Perfect Bracket Odds

I am sitting at my local sportsbar in Covington, KY (Willie’s). They are running an NCAA March Madness bracket contest. I was asked by a patron what the odds are of picking a perfect bracket. I thought it was an interesting question, and so I did a little research.

Ignoring the play-in game Tuesday evening, if you just flipped a coin for each of the 63 games, the odds are (0.5 ^ 63) = 9,223,372,036,854,780,000 (9.2 quintillion) to 1 of getting a perfect bracket. If you assume that the #1 and #2 seeds will each win their 1st and 2nd round games, and that the #3 seeds will win their 1st round games, that leaves 43 games to get right. The odds of flipping a coin and getting a perfect bracket in this scenario is (0.5 ^ 43) = 8,796,093,022,208 (8.8 trillion) to 1.

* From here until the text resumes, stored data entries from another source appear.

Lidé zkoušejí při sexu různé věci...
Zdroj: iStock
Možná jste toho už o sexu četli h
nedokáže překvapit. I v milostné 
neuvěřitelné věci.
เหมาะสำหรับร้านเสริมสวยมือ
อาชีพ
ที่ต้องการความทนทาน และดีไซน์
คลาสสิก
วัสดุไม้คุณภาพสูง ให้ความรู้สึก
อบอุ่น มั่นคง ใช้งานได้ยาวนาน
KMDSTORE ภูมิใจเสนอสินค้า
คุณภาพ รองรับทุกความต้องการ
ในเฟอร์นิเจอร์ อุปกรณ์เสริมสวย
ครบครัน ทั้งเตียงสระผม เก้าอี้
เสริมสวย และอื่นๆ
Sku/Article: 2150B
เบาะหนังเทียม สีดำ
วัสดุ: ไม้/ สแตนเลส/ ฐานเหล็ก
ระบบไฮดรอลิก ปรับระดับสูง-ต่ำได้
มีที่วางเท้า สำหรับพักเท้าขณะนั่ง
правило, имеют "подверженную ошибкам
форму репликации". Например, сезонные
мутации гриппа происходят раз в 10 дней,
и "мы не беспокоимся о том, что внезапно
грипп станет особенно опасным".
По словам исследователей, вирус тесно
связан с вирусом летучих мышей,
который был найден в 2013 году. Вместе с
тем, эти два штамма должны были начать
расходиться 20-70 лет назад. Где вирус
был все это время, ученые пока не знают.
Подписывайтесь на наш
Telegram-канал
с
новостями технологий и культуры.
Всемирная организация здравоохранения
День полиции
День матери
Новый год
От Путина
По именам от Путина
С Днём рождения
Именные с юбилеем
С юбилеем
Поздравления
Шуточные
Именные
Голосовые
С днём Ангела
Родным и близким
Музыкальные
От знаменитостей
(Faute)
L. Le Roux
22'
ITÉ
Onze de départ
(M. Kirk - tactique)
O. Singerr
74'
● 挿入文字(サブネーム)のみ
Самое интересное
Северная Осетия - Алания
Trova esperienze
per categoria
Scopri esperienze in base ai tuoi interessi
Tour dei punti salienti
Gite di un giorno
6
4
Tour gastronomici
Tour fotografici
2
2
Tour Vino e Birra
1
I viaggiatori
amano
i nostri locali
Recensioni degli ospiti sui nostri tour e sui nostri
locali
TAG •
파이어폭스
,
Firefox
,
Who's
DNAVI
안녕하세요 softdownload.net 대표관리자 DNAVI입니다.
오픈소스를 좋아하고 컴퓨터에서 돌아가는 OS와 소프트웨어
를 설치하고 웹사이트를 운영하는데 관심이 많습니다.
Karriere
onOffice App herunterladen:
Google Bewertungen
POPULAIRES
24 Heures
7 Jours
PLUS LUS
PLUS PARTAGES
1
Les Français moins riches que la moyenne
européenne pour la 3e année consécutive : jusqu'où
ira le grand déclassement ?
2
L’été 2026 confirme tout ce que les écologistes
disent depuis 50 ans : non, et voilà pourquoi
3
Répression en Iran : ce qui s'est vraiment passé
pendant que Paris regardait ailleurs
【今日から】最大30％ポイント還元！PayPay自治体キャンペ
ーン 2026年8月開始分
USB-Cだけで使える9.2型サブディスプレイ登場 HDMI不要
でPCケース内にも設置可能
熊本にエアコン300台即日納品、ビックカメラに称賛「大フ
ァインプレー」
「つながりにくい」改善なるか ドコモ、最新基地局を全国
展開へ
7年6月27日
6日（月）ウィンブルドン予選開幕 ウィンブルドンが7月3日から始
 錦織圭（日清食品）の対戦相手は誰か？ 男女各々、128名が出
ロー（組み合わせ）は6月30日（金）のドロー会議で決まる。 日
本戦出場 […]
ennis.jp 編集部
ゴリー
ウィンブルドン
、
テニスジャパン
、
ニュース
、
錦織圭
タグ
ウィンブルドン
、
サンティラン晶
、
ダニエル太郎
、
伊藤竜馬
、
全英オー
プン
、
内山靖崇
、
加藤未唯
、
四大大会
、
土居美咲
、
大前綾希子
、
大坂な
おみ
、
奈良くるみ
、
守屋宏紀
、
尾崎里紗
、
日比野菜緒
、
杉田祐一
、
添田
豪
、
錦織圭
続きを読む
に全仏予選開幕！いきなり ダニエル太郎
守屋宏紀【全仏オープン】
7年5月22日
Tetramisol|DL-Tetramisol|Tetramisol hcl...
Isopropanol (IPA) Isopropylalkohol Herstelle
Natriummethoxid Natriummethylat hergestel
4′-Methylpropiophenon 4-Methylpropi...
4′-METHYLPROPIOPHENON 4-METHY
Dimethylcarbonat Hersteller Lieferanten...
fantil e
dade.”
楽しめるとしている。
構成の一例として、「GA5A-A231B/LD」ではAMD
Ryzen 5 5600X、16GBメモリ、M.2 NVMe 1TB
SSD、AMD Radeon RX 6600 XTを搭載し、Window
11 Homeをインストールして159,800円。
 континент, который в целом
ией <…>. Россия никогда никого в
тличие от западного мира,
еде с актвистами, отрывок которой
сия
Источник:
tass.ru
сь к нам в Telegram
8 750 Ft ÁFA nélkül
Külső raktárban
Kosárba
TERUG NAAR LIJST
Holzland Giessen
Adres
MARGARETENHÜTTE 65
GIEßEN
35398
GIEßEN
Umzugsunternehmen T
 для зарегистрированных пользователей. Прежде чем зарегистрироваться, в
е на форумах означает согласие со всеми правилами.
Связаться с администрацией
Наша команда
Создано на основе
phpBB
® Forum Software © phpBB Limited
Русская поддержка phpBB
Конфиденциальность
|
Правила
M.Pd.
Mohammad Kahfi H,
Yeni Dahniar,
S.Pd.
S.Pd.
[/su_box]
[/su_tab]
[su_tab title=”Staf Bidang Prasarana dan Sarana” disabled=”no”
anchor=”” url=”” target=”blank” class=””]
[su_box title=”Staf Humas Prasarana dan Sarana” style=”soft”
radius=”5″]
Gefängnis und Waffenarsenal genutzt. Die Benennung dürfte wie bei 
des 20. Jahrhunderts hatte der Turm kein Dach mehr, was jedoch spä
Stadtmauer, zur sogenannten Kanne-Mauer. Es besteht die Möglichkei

By way of comparison, the odds of winning the Powerball is about 200 million to 1, or about 44,000 times more likely than picking a perfect bracket under the second scenario listed above. You’re about 50,000 times more likely to win Mega Millions with its odds of about 175 million to 1; you’re about 12.5 million times more likely to be struck by lightning (estimated to be 700,000 to 1).

So, let’s say you think you have a line on 43 of the 63 games, and have to guess on the remaining 20 games. Assuming that you are correct on the 43 that you picked, the odds getting the remaining 20 games correct are still slightly more than 1,000,000 to 1. (This hypothetical is somewhat of an over-simplification, but you get the idea).